╭─ DATA SHOWN
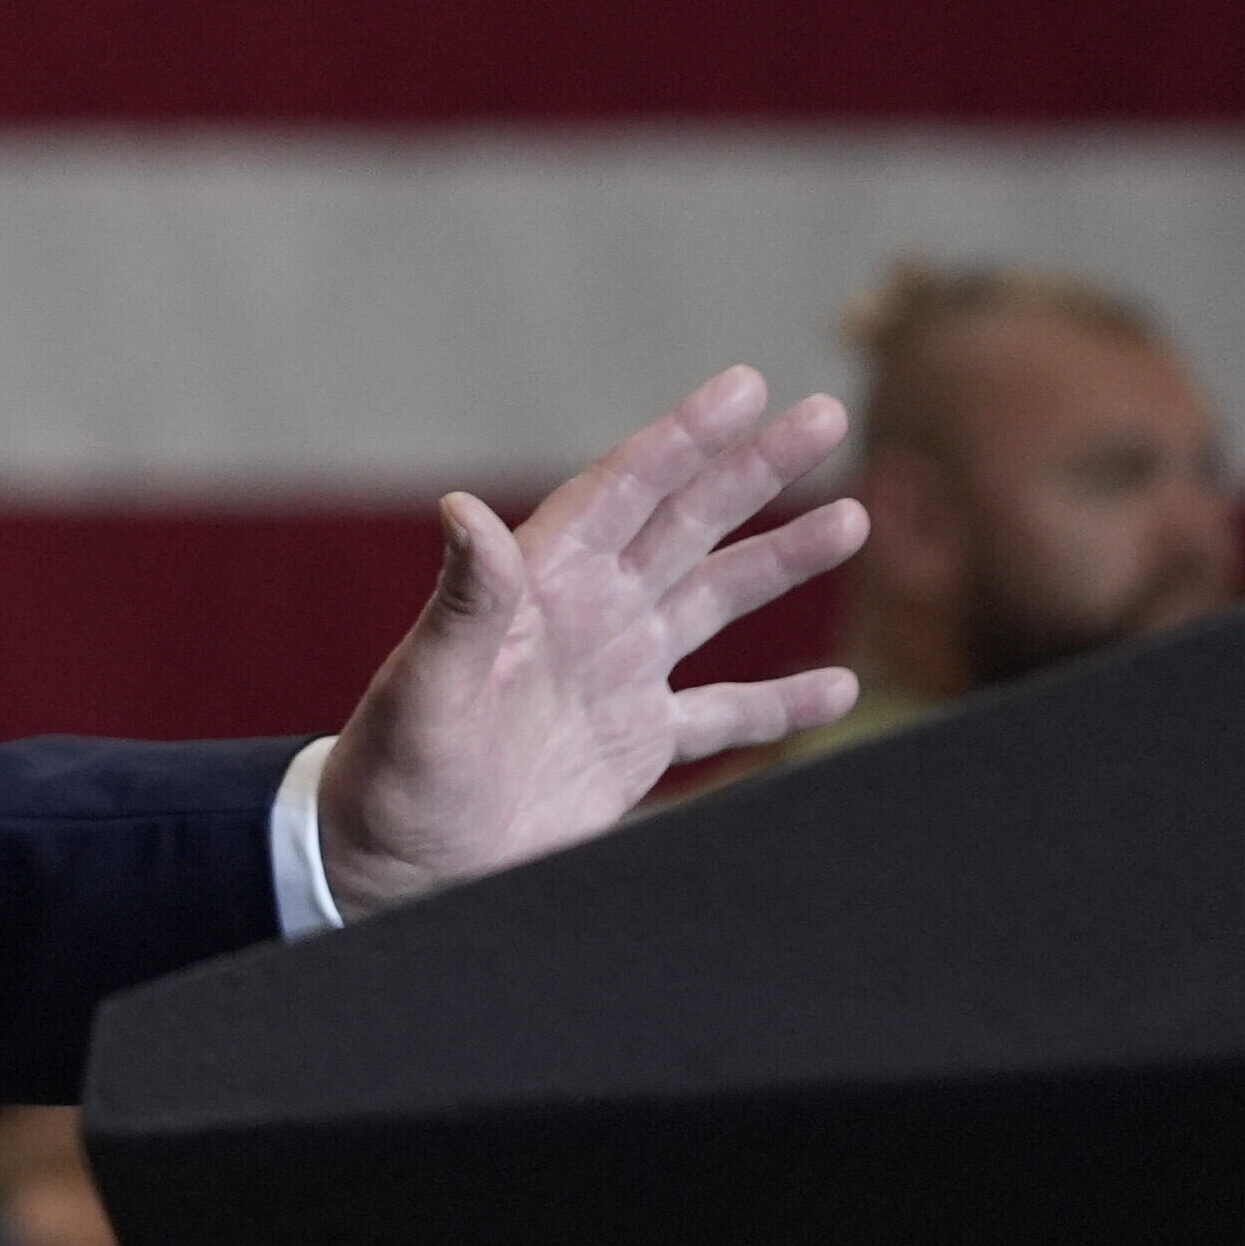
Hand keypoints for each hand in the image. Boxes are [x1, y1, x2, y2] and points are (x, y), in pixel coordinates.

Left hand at [319, 366, 865, 915]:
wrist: (397, 859)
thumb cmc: (393, 771)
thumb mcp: (426, 687)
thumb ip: (461, 604)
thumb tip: (460, 507)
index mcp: (539, 587)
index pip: (624, 493)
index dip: (685, 438)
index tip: (745, 386)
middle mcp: (587, 616)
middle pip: (686, 526)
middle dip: (754, 471)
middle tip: (824, 416)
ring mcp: (617, 675)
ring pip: (717, 600)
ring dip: (781, 561)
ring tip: (851, 519)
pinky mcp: (637, 743)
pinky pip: (726, 714)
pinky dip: (782, 702)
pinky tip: (837, 686)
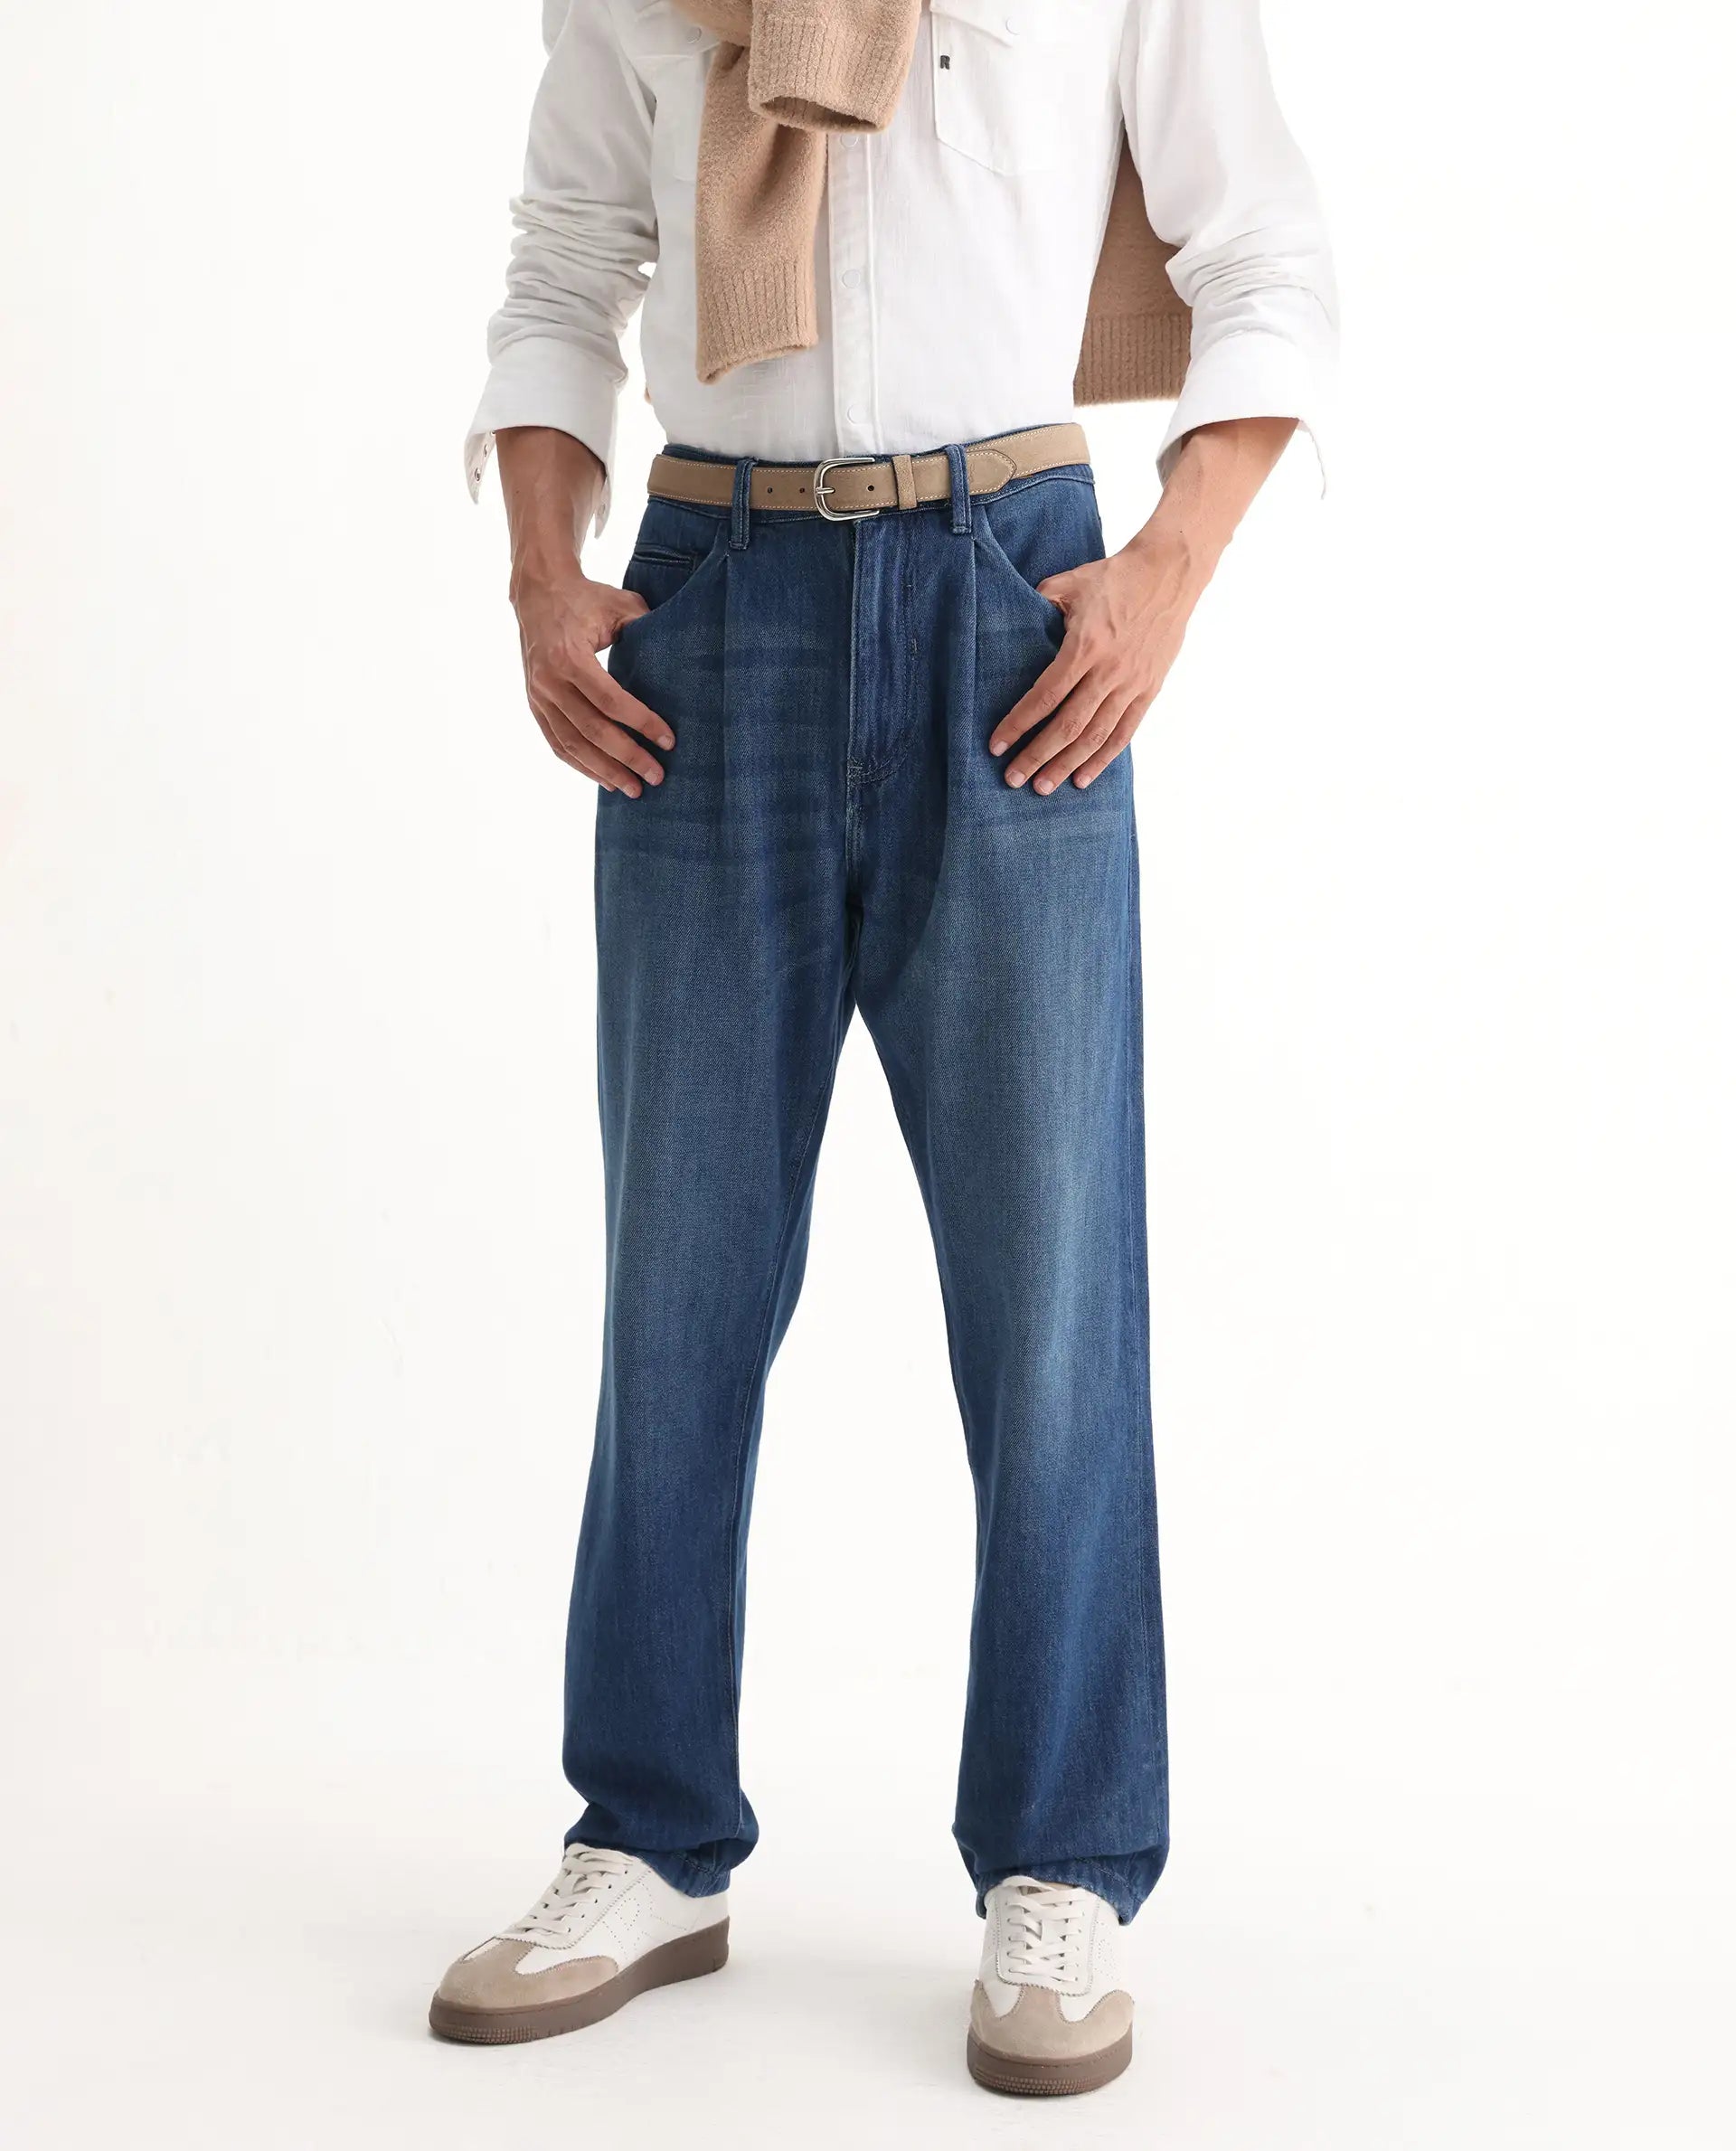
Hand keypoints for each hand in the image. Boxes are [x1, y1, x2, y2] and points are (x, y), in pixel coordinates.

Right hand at [511, 562, 674, 797]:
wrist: (538, 591)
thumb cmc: (586, 598)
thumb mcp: (620, 604)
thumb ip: (647, 629)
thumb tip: (684, 657)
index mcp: (569, 655)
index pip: (609, 699)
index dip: (640, 722)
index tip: (669, 741)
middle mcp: (549, 680)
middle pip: (591, 730)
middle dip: (626, 757)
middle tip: (657, 777)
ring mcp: (538, 695)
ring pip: (571, 744)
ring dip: (604, 771)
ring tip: (633, 789)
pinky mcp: (535, 704)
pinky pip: (557, 743)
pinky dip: (580, 765)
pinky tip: (604, 780)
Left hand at [988, 415, 1298, 791]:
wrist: (1169, 574)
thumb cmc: (1115, 577)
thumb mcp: (1071, 583)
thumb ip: (1040, 604)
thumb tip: (1012, 620)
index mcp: (1085, 645)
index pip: (1045, 695)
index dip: (1019, 723)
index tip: (996, 745)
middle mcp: (1109, 671)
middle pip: (1068, 725)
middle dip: (1037, 755)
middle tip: (1013, 779)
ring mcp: (1132, 684)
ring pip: (1096, 735)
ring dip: (1067, 764)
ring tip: (1043, 787)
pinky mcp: (1149, 690)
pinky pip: (1124, 732)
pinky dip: (1103, 758)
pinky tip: (1083, 778)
╰─
* **WORK REQUIRED**: Give back word for word the lines from the one containing "index dip: (685, 438)" through the final line of the data above. Pictures are to be left out.

* **SOLUTION TO THIS EXERCISE**:
index dip: (685, 438)
index tip: (745, 386)
middle mcp: (587, 616)
middle pip: (686, 526)
middle dip: (754, 471)
middle tip: (824, 416)
ring mcp: (617, 675)
ring pip: (717, 600)
ring dip: (781, 561)
ring tip: (851, 519)
pinky mcp: (637, 743)
pinky pip: (726, 714)
pinky dip: (782, 702)
pinky tip: (837, 686)
Hand keypoints for each hand in the image. Boxes are [x1, y1, x2, y2] and points are (x, y), in pixel coordinates.

Right hand at [511, 562, 674, 797]:
wrist: (538, 591)
thumb cmc: (586, 598)
thumb mcp: (620, 604)
thumb ip: (647, 629)
thumb tip: (684, 657)
index mcp: (569, 655)
index pip: (609, 699)
index dip: (640, 722)
index tip: (669, 741)
middle mcp: (549, 680)
middle pip: (591, 730)
middle dip: (626, 757)
middle tip: (657, 777)
ring mcp: (538, 695)
ring pip: (571, 744)
ring dip: (604, 771)
ring tip: (633, 789)
pinky mcp: (535, 704)
pinky pip: (557, 743)
pinky dip: (580, 765)
pinky tip: (604, 780)
Left hand at [988, 415, 1298, 791]:
wrist: (1169, 574)
thumb cmc: (1115, 577)
thumb mcp: (1071, 583)
thumb ip: (1040, 604)
thumb tip: (1012, 620)
index mcp: (1085, 645)
index pip: (1045, 695)
index dip: (1019, 723)
index tip: (996, 745)
middle mcp: (1109, 671)
middle pip: (1068, 725)
middle dip: (1037, 755)
middle tip: (1013, 779)
ring mcp: (1132, 684)
ring pip: (1096, 735)
ring dip: (1067, 764)
ring tip: (1043, 787)
pinky mcp: (1149, 690)
pinky pip: (1124, 732)
pinky dip: (1103, 758)
pinky tip: (1083, 778)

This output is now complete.